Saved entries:
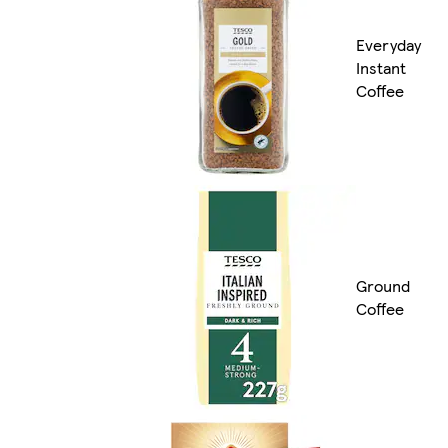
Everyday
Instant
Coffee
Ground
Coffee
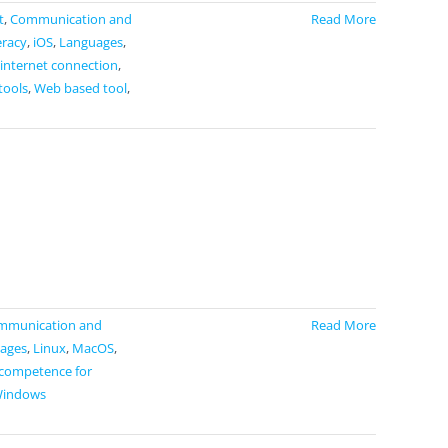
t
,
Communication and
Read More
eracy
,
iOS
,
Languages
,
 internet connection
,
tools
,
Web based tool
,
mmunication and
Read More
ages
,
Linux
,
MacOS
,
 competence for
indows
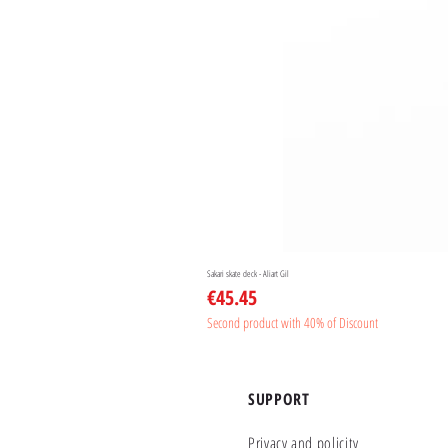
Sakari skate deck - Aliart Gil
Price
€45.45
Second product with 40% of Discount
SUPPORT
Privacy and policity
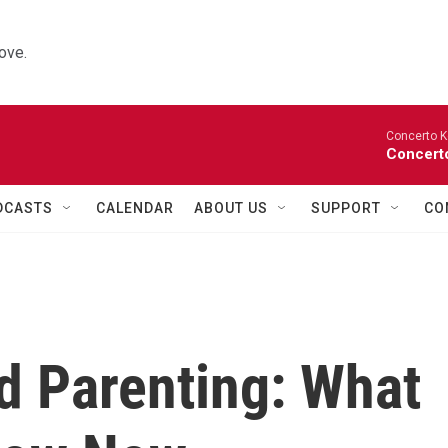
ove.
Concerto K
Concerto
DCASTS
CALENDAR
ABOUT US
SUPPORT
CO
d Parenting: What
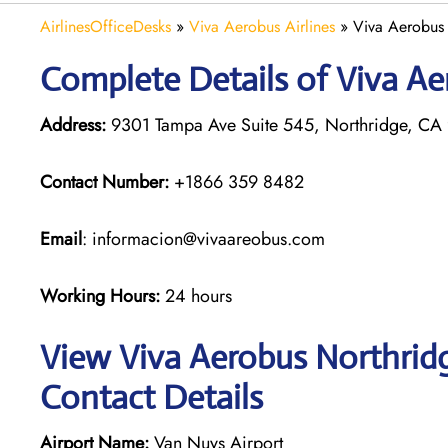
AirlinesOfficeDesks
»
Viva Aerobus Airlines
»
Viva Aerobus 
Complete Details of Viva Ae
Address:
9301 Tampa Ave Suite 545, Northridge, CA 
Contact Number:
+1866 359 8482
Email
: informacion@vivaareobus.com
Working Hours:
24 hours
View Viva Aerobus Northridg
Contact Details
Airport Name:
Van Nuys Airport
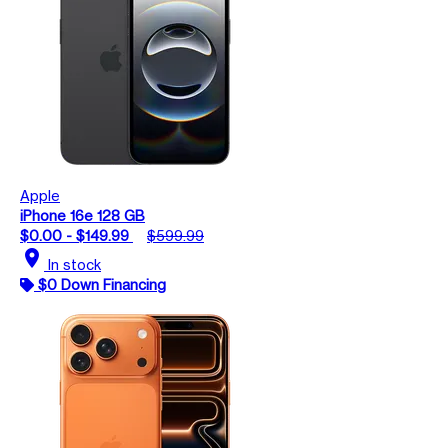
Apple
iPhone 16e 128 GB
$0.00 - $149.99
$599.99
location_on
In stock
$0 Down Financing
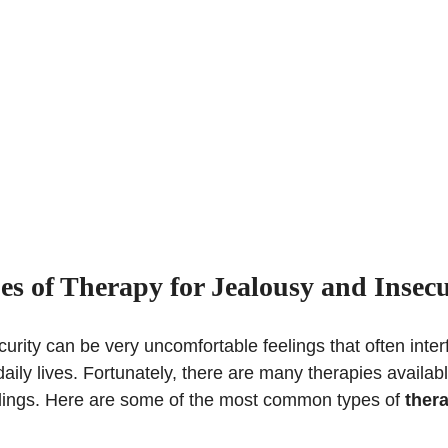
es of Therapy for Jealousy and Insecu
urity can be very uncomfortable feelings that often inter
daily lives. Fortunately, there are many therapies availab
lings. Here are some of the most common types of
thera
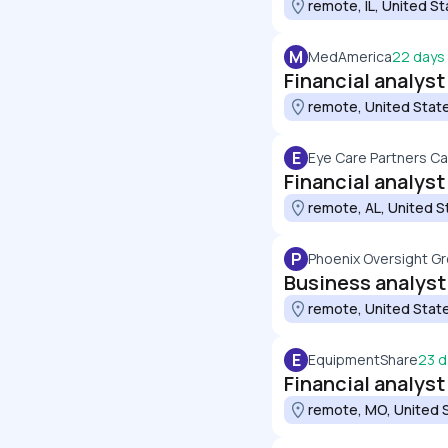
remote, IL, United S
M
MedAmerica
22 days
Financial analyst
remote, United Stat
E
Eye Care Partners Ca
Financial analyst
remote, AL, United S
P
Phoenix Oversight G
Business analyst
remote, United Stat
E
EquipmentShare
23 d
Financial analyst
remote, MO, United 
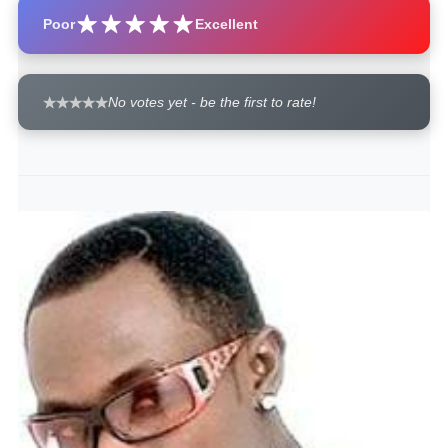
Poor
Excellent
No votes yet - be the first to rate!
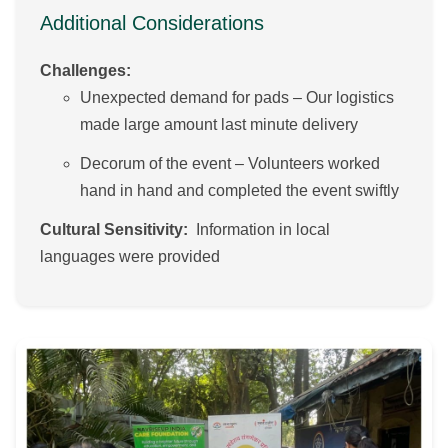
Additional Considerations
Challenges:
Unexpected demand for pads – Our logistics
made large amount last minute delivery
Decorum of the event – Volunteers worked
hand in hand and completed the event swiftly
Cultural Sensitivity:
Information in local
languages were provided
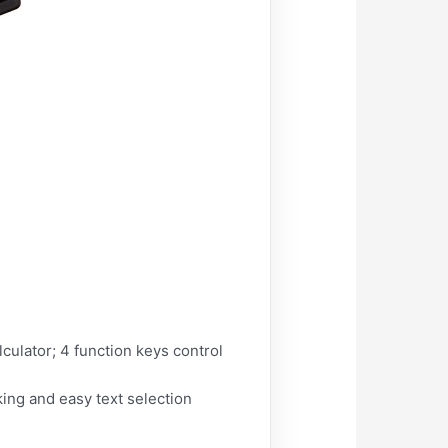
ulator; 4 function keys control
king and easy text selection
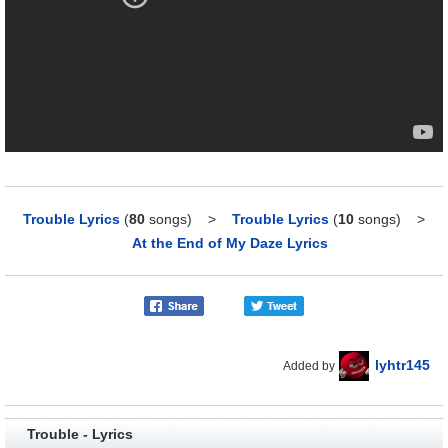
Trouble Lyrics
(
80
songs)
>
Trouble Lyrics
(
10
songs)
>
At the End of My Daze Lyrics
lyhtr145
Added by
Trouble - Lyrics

Assignment:
Swap "Financial analyst" for "Data analyst" wherever it appears in the saved entries, and write out all their other text unchanged. Leave the pictures out.

Exercise solution:
Everyday
Instant
Coffee
Ground
Coffee
t
,
Communication and
Read More
eracy
,
iOS
,
Languages
,
 internet connection
,
tools
,
Web based tool
,
mmunication and
Read More
ages
,
Linux
,
MacOS
,
 competence for
indows
Sakari skate deck - Aliart Gil
Price
€45.45
Second product with 40% of Discount
SUPPORT
Privacy and policity
ove.
Concerto K
Concerto
DCASTS
CALENDAR
ABOUT US
SUPPORT
CO
d Parenting: What
AirlinesOfficeDesks
»
Viva Aerobus Airlines
»
Viva Aerobus 
Complete Details of Viva Ae
Address:
9301 Tampa Ave Suite 545, Northridge, CA 
Contact Number:
+1866 359 8482
Email
: informacion@vivaareobus.com
Working Hours:
24 hours
View Viva Aerobus Northridg
Contact Details
Airport Name:
Van Nuys Airport
Apple
iPhone 16e 128 GB
$0.00 - $149.99
$599.99
location_on
In stock
$0 Down Financing
es of Therapy for Jealousy and Insecu
urity can be very uncomfortable feelings that often inter
daily lives. Fortunately, there are many therapies availab
lings. Here are some of the most common types of
thera
remote, IL, United S
M
MedAmerica
22 days
Data analyst
remote, United Stat
E
Eye Care Partners Ca
Data analyst
remote, AL, United S
P
Phoenix Oversight G
Business analyst
remote, United Stat
E
EquipmentShare
23 d
Data analyst
remote, MO, United 
Poor
Excellent
No votes yet - be the first to rate!
Additional Considerations
Challenges:
Unexpected demand for pads – Our logistics
made large amount last minute delivery
Decorum of the event – Volunteers worked
hand in hand and completed the event swiftly
Cultural Sensitivity:
Information in local
languages were provided
ulator; 4 function keys control
king and easy text selection
Trouble Lyrics
(
80
songs)
>
Trouble Lyrics
(
10
songs)
>
At the End of My Daze Lyrics
lyhtr145
Added by
Trouble - Lyrics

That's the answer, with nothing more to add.